If we add $1996$ to $1997$, we first add the unit digits $6$ and $7$. Obtaining $13$, we write down $3$ and “carry” $1$ to the next column. Thus we make a carry. Continuing, we see that we are to make three carries in total. Does there exist a positive integer $k$ such that adding $1996\cdot k$ to $1997\cdot k$ no carry arises during the whole calculation?
Problem
Source: Baltic Way 1997
Tags: number theory proposed, number theory
Rust
29.01.2011 01:07
$N=1996+1997=3*11^3$. Therefore we can take $k=\frac{10^{242}-1}{3997}$.
diks94
29.01.2011 02:14
@WakeUp if This A trick Question Then the Answer Would Be 0. @Rust how Do We Get \[k=\frac{10^{242} -1}{3997}\]
ocha
29.01.2011 03:55
$\frac{10^{242}-1}{3997} \not \in \mathbb{Z}$ Since $1996k = 2k\cdot 10^3 - 4k$ and $1997k = 2k\cdot 10^3 - 3k$ we can simply pick a three digit number $k$ such that the digits of $2k$ are all less than $5$ and the digits of $3k$ and $4k$ (also three digits numbers) are all greater than $5$. $k=222$ works, so $1996k$ and $1997k$ have all digits less than $5$, so no carries.

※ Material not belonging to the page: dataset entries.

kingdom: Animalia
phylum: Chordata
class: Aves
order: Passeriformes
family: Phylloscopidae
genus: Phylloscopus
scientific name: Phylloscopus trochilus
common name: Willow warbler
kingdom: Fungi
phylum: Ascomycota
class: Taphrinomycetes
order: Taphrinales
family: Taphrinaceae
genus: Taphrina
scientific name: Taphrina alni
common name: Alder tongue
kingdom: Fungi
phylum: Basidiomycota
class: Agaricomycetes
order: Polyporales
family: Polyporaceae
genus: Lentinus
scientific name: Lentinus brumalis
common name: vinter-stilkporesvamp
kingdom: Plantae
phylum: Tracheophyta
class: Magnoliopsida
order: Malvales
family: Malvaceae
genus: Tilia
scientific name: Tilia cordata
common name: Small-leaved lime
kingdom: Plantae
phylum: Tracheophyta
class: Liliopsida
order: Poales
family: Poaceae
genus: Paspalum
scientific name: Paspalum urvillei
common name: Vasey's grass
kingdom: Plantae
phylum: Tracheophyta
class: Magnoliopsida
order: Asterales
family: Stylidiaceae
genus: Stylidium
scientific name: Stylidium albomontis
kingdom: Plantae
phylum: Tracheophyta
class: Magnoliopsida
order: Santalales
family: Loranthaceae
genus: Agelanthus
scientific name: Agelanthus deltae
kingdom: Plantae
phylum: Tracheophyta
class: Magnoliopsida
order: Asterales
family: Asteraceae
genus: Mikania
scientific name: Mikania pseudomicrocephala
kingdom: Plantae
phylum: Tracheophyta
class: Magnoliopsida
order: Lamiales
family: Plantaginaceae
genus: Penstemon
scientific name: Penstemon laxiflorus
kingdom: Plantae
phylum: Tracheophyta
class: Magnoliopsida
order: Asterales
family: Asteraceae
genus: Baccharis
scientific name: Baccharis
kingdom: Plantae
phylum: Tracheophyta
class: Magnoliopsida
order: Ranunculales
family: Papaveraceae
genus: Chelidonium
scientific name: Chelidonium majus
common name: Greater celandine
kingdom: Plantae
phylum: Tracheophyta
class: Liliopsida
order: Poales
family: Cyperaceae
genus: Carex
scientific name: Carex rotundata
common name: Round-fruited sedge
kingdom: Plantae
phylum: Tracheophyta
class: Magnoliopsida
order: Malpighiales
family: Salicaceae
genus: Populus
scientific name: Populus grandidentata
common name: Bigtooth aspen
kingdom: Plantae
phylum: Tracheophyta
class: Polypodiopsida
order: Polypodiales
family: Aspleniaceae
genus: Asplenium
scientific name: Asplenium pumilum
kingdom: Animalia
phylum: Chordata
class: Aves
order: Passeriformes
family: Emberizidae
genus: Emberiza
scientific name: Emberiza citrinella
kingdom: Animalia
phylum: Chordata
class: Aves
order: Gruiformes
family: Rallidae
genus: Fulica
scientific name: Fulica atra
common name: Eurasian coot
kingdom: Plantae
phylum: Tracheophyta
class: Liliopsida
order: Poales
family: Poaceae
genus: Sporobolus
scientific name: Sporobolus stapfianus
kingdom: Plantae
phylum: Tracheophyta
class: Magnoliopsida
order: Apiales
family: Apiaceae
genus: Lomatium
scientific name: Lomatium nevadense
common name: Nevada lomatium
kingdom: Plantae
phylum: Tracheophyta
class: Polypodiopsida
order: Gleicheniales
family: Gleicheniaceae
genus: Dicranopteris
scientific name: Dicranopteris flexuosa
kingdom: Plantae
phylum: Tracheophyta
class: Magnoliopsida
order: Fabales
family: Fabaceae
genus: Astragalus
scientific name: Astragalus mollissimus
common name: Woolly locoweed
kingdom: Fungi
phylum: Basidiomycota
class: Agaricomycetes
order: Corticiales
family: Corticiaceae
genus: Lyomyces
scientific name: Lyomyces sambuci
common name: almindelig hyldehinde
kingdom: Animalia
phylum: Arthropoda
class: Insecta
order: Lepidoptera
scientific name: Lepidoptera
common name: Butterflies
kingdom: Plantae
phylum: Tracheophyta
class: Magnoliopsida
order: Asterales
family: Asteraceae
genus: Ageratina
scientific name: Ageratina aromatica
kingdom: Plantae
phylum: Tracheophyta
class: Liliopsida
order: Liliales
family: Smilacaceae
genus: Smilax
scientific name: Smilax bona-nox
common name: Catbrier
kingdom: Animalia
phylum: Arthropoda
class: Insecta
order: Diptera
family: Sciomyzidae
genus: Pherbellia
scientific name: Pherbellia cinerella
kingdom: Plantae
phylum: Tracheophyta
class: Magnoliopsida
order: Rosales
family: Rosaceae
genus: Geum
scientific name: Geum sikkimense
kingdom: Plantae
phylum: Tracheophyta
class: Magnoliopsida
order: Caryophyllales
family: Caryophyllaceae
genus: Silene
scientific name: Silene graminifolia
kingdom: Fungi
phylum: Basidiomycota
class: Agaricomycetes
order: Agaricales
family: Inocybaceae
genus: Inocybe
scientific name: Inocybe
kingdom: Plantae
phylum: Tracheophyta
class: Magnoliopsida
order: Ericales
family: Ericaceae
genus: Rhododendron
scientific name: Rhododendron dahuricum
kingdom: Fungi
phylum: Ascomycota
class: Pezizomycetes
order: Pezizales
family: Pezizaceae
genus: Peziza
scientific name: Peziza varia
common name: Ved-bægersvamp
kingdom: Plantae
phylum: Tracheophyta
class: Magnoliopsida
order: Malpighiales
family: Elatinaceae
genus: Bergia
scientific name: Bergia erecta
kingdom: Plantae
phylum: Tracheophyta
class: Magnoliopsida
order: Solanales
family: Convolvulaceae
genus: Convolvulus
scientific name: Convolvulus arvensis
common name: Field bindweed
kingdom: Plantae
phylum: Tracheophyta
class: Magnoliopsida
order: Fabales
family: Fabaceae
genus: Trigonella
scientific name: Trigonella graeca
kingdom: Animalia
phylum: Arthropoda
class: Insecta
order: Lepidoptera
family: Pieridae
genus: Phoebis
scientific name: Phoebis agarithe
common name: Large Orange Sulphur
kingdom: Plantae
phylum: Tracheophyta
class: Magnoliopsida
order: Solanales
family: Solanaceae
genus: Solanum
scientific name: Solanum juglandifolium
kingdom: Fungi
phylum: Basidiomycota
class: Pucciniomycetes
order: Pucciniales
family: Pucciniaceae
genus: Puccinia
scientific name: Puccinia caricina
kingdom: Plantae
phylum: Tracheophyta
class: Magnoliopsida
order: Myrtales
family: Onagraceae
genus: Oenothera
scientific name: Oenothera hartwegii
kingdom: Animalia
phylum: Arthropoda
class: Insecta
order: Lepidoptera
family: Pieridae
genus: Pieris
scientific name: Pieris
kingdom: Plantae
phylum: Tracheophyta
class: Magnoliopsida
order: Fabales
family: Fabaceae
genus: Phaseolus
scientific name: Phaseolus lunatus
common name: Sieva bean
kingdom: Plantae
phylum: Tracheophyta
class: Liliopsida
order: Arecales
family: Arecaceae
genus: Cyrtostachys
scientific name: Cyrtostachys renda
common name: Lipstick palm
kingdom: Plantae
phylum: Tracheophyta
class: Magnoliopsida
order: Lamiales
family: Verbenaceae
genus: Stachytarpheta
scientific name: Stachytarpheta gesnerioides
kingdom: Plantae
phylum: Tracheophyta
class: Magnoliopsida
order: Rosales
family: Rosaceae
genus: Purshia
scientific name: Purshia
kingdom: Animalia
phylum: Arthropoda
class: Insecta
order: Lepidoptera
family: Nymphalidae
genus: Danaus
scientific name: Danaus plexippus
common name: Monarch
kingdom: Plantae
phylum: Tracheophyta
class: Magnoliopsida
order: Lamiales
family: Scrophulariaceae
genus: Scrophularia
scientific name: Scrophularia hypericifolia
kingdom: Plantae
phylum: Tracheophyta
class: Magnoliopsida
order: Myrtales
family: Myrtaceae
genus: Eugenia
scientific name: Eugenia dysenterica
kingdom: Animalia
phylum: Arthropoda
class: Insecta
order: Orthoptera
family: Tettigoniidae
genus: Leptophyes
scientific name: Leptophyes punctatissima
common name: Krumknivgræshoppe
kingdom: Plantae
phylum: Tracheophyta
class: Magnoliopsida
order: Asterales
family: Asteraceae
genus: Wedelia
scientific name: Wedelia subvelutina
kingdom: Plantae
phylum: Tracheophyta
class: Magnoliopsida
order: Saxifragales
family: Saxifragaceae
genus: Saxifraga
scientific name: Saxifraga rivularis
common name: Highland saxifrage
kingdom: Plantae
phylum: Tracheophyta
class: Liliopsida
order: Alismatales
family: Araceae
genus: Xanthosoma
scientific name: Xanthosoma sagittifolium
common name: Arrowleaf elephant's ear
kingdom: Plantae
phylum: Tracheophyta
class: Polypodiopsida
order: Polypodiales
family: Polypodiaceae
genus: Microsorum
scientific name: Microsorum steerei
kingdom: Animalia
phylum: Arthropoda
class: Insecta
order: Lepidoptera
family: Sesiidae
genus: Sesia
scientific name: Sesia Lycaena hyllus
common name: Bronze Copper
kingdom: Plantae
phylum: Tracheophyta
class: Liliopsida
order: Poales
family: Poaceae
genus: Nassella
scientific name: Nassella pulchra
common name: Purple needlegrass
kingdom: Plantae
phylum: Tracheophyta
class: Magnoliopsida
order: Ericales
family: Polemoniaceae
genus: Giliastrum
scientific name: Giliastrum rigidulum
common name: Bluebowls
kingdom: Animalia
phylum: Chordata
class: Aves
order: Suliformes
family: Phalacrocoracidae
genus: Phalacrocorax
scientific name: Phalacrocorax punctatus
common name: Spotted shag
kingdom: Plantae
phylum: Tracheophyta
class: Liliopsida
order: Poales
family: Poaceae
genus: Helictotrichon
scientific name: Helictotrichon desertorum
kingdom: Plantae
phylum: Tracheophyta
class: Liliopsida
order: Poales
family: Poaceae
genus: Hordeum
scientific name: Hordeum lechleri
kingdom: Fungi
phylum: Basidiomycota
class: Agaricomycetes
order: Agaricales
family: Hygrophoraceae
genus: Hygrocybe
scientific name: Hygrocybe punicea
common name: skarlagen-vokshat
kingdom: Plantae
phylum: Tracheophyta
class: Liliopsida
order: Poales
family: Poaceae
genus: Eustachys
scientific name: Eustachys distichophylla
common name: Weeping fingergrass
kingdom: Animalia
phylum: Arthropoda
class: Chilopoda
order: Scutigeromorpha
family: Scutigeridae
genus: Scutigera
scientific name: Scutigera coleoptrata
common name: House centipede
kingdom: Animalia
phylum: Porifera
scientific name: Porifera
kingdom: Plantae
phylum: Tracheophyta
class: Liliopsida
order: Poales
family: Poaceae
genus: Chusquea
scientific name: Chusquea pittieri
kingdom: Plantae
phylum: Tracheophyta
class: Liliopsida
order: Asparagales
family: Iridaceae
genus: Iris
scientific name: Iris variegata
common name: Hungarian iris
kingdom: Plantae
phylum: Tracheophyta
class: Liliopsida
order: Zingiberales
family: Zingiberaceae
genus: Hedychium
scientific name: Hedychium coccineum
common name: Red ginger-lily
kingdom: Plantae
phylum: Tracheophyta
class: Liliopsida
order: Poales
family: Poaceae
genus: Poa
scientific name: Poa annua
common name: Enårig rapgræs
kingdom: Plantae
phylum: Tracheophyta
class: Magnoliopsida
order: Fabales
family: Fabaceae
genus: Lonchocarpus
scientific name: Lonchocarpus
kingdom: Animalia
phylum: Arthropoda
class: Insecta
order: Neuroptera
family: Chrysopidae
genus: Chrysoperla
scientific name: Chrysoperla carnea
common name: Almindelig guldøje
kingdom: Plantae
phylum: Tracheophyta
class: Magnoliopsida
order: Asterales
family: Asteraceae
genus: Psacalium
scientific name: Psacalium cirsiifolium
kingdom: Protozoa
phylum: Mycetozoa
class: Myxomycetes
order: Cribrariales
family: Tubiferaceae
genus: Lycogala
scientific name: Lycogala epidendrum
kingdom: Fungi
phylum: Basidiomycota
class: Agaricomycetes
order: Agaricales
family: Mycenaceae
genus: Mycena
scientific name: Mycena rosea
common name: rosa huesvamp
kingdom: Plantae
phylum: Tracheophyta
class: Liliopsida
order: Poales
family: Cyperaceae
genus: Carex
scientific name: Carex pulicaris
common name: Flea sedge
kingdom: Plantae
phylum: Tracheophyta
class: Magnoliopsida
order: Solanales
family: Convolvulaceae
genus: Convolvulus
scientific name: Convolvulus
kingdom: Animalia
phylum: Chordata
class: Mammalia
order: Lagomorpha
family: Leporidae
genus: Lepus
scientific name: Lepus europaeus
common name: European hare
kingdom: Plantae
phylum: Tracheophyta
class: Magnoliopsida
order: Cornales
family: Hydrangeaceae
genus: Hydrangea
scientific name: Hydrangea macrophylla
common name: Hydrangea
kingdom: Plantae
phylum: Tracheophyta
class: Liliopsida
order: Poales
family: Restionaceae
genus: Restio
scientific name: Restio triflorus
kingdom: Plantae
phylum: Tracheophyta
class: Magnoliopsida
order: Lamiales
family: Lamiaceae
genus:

$1996\cdot 222 = 443112$, $1997\cdot 222 = 443334$
Rust
29.01.2011 08:21
$10^2=1\mod 11\to 10^{2*11^2}=1\mod 11^3$ and $10^{242}=1\mod 3$. Therefore $k=\frac{10^{242}-1}{3997}\in Z, 3997=1996+1997=3*11^3$. If $k*1997=A$, then $B=k*1996=10^{242}-1-M$. Because $10^{242}-1$ is number with 242 digits 9 $A+B$ give not carryes.
ocha
29.01.2011 08:36
Nice. A small typo: $3\cdot 11^3 = 3993$.